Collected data
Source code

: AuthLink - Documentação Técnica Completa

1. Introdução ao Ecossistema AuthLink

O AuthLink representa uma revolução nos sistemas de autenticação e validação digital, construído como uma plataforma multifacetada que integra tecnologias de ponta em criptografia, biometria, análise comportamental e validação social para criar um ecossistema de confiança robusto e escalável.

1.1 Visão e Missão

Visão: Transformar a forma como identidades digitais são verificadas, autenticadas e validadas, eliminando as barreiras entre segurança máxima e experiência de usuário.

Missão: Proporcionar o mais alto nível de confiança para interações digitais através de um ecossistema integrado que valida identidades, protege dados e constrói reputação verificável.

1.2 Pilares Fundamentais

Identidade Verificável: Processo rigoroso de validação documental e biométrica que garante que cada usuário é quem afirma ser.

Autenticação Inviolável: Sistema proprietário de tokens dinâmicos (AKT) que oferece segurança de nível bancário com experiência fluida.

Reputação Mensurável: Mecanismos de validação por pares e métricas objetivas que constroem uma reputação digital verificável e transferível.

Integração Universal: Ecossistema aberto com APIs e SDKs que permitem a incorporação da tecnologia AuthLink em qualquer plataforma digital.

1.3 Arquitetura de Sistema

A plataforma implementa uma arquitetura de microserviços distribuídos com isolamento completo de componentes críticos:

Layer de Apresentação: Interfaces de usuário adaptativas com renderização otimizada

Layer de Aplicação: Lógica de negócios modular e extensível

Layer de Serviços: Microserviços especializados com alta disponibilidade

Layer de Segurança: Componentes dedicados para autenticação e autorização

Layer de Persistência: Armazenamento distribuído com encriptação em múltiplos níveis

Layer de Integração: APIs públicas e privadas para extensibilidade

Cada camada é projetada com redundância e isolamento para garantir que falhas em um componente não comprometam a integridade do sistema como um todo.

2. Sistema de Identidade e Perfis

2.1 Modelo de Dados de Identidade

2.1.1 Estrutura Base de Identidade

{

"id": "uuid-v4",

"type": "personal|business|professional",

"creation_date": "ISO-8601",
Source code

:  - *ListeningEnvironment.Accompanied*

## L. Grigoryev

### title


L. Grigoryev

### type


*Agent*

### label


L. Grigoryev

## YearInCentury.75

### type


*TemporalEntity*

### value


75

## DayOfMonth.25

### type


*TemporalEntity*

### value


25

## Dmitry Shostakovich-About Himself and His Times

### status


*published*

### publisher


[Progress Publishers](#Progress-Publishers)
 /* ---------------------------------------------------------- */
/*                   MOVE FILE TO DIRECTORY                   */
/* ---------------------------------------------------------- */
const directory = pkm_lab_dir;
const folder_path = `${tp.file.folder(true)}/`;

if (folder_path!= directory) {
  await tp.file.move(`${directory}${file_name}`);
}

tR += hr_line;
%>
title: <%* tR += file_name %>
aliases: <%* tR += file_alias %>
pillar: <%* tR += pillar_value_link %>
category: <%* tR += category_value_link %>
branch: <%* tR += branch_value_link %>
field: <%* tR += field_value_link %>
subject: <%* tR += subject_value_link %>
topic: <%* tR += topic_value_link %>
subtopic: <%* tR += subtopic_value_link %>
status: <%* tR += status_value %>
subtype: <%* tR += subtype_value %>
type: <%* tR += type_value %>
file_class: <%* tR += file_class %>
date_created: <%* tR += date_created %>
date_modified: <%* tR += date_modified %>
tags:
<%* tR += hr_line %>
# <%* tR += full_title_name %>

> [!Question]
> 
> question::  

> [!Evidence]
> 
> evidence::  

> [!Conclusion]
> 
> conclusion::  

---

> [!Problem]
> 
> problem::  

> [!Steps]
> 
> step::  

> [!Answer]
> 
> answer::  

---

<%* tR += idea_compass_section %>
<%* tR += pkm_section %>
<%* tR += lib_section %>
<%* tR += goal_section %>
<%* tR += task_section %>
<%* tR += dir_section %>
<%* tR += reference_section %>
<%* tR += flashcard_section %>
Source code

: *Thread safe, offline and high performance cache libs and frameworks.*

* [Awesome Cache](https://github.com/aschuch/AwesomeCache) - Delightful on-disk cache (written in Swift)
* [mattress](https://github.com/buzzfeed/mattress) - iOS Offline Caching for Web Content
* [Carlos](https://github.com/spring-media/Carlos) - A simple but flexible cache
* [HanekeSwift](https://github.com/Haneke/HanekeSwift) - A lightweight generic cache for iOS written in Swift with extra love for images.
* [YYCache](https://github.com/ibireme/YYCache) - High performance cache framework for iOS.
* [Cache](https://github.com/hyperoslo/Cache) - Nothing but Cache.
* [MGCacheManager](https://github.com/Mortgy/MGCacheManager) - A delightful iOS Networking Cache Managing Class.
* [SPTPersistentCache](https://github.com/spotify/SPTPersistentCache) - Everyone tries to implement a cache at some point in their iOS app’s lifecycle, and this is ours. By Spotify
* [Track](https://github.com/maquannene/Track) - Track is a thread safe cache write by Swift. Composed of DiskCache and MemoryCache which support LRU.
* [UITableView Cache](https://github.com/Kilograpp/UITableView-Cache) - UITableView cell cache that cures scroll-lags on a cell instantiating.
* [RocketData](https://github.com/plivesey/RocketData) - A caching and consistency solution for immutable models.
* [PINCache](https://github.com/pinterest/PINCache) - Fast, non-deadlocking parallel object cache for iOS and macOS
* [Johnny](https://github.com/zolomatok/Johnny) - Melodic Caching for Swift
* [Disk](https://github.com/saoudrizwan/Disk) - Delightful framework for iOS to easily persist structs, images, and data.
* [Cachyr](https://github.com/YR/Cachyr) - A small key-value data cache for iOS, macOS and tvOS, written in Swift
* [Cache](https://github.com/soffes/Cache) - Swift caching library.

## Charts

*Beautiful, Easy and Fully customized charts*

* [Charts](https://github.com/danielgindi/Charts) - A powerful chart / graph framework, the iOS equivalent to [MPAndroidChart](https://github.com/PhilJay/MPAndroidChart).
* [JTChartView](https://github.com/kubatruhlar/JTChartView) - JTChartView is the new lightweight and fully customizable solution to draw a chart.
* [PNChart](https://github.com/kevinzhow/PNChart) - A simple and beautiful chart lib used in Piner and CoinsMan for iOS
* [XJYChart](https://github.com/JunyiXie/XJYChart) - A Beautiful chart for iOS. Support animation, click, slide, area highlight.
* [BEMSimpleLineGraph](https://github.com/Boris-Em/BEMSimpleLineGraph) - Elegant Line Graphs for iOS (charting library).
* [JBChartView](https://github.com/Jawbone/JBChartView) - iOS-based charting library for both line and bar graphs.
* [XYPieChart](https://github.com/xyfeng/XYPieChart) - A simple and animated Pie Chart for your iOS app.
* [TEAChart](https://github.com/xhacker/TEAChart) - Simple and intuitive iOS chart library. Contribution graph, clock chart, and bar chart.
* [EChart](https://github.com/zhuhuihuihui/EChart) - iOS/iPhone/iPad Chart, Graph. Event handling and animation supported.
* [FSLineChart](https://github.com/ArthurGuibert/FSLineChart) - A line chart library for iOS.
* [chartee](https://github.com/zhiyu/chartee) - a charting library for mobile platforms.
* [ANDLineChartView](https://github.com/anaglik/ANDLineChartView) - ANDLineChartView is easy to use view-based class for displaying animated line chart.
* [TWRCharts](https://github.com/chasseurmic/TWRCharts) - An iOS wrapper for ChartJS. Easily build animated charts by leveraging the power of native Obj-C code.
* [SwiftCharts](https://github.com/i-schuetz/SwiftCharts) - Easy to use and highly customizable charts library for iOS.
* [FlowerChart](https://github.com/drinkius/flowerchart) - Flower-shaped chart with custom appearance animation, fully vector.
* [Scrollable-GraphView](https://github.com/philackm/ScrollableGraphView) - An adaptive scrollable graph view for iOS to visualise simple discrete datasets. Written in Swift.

Requirement — Pull together every line in the entries above that contains the word "usuário", and copy each of those lines in full.

Solved problem —
Visão: Transformar a forma como identidades digitais são verificadas, autenticadas e validadas, eliminando as barreiras entre segurança máxima e experiência de usuário.
Identidade Verificável: Processo rigoroso de validação documental e biométrica que garante que cada usuário é quem afirma ser.
Layer de Apresentação: Interfaces de usuário adaptativas com renderização otimizada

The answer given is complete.